----- Provided passage

Introduction
Data aggregation is the process of gathering and expressing data in a summary to get more information about particular groups based on specific conditions. HiveQL offers several built-in aggregate functions, such as max, min, avg,..etc. It also supports advanced aggregation using keywords such as Variance and Standard Deviation and different types of window functions. In this article, we will demonstrate HiveQL aggregation functions with examples.
Prerequisites
Let’s start by creating our Managed table from ‘orders.csv’ file
CREATE TABLE Orders(ProductID int , Quantity string , UnitPrice decimal, Discount int, OrderID int, CustomerID string , OrdersID int, ShipVia int , Freight decimal, ShipName string, ShipAddress string, ShipCity string, ShipRegion string, ShipPostalCode int, ShipCountry string) ROW FORMAT DELIMITED FIELDS TERMINATED BY ',' STORED AS TEXTFILE LOCATION 'hdfs://<name node host name>:<name node port>/<path of the data files>';
Refer to our previous article about Hive tables to know the difference between Managed and External tables
Aggregation functions
SUM
Returns the sum of the column in the group or sum of the distinct values of the column in the group.

----------
----- Stored data

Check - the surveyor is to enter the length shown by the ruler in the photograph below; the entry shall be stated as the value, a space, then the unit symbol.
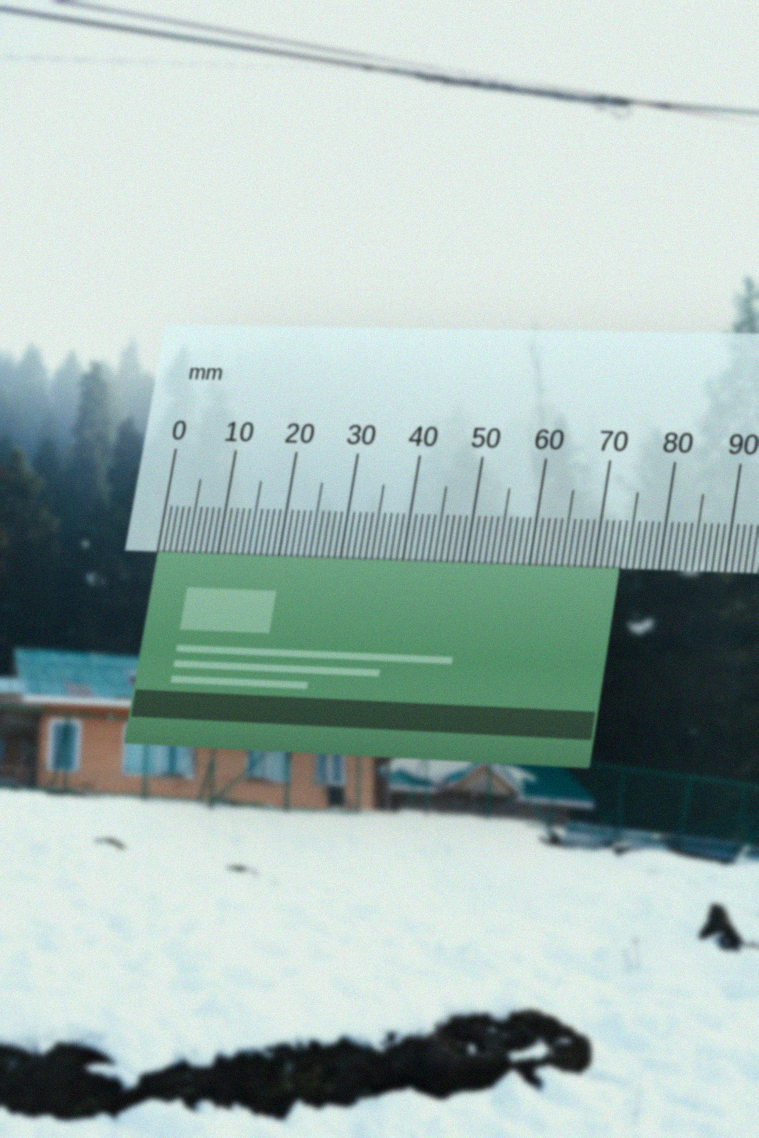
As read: 74 mm
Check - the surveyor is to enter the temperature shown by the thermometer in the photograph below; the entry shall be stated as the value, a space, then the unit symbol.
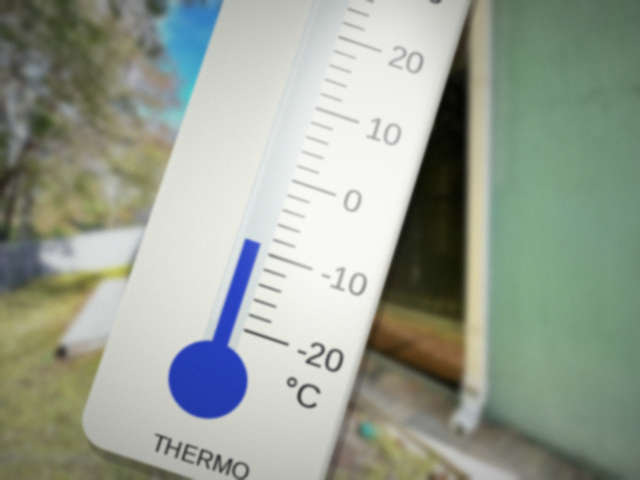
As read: -9 °C
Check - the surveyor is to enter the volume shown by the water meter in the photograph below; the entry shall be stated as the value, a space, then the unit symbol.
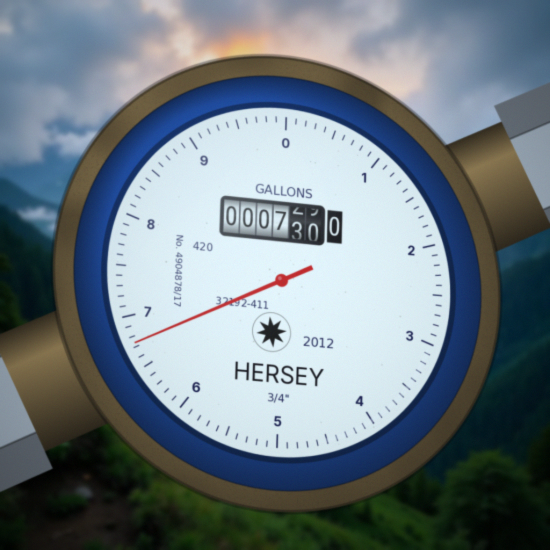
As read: 7296.7 gal
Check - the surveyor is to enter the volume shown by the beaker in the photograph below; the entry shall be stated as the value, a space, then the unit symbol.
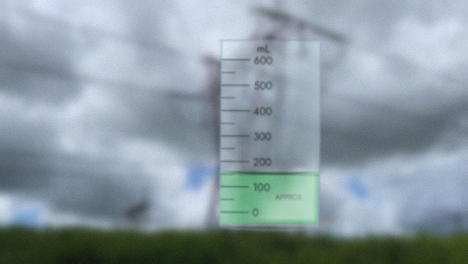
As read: 150 mL
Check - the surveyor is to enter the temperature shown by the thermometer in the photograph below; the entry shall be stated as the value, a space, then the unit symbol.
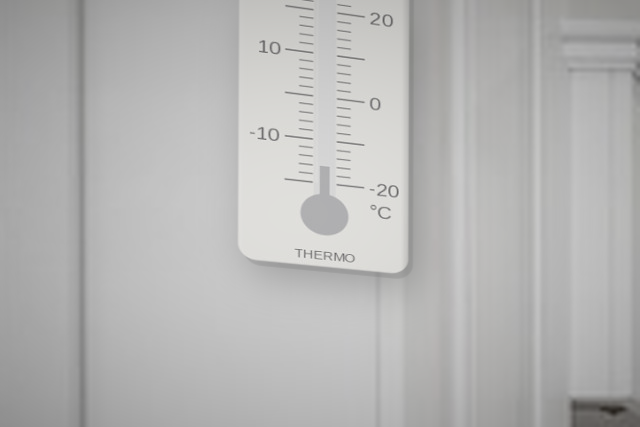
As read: -16 °C
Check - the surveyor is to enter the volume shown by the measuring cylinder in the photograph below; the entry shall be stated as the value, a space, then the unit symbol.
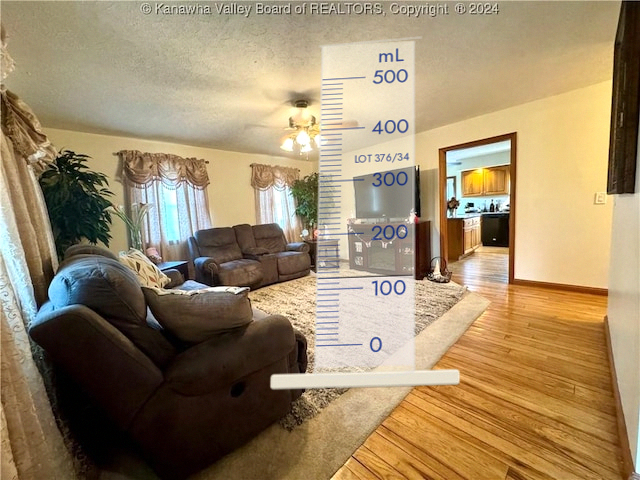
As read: 120 mL
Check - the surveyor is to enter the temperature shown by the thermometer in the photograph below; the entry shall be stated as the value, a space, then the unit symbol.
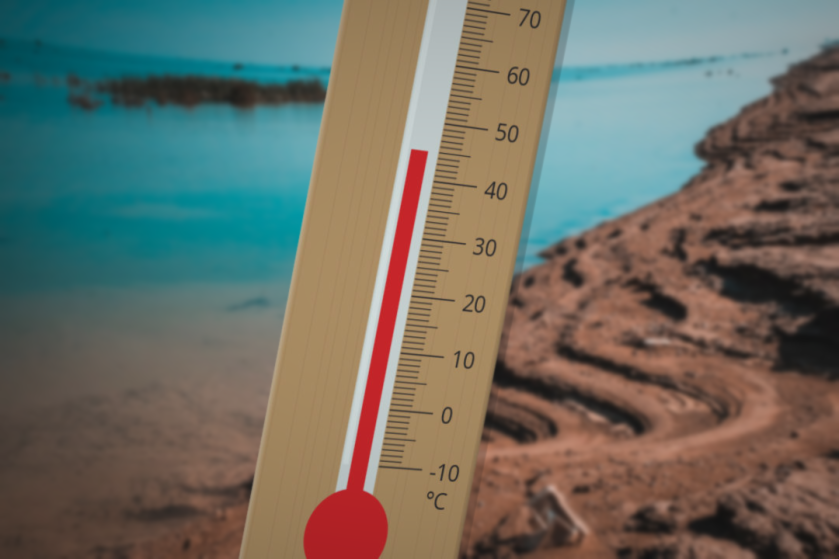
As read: 45 °C
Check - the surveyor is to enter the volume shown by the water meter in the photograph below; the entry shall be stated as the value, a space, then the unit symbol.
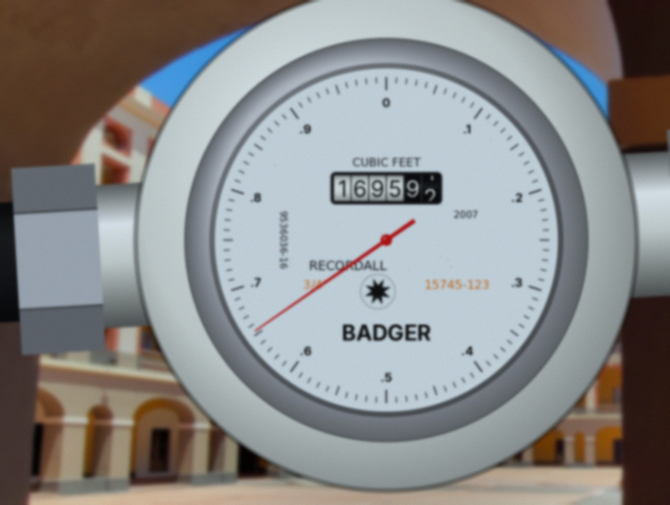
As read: 169591.65 ft³
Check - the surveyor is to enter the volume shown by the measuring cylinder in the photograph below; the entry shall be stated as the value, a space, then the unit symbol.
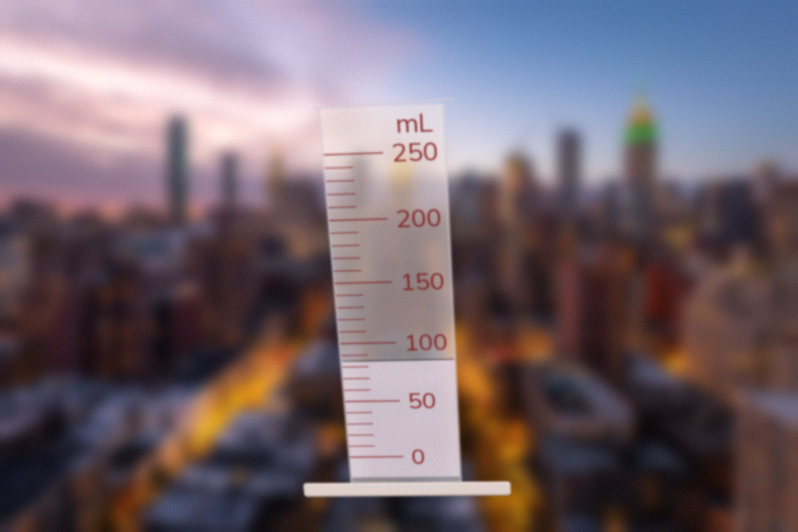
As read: 85 mL
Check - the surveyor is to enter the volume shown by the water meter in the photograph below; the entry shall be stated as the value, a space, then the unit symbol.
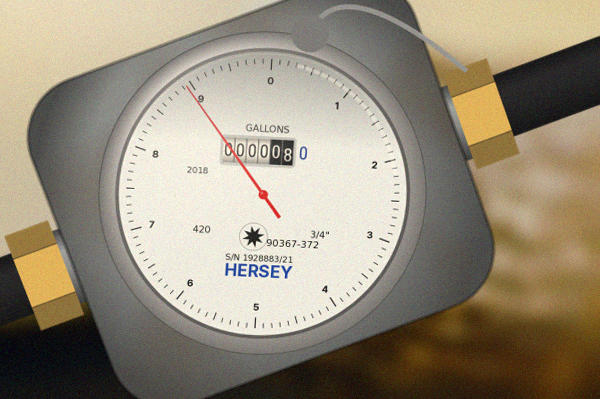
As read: 78.9 gal
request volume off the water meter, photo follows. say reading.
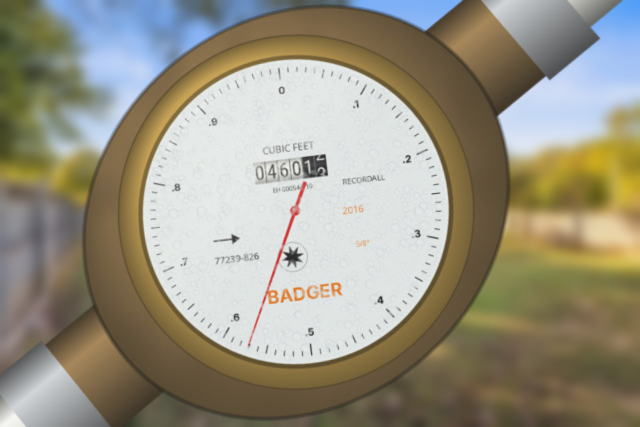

----------

**Try it:**
Answer from the HiveQL aggregation article.
(a) Which built-in aggregate functions does the article name before "..etc."?
(b) From which file is the Managed table created?
(c) What does SUM return, according to the article?
The material plays no part in what comes next.

**Answer for the task:**
(a) max, min, and avg.
(b) 'orders.csv'.
(c) The sum of the column in the group or the sum of the distinct values of the column in the group.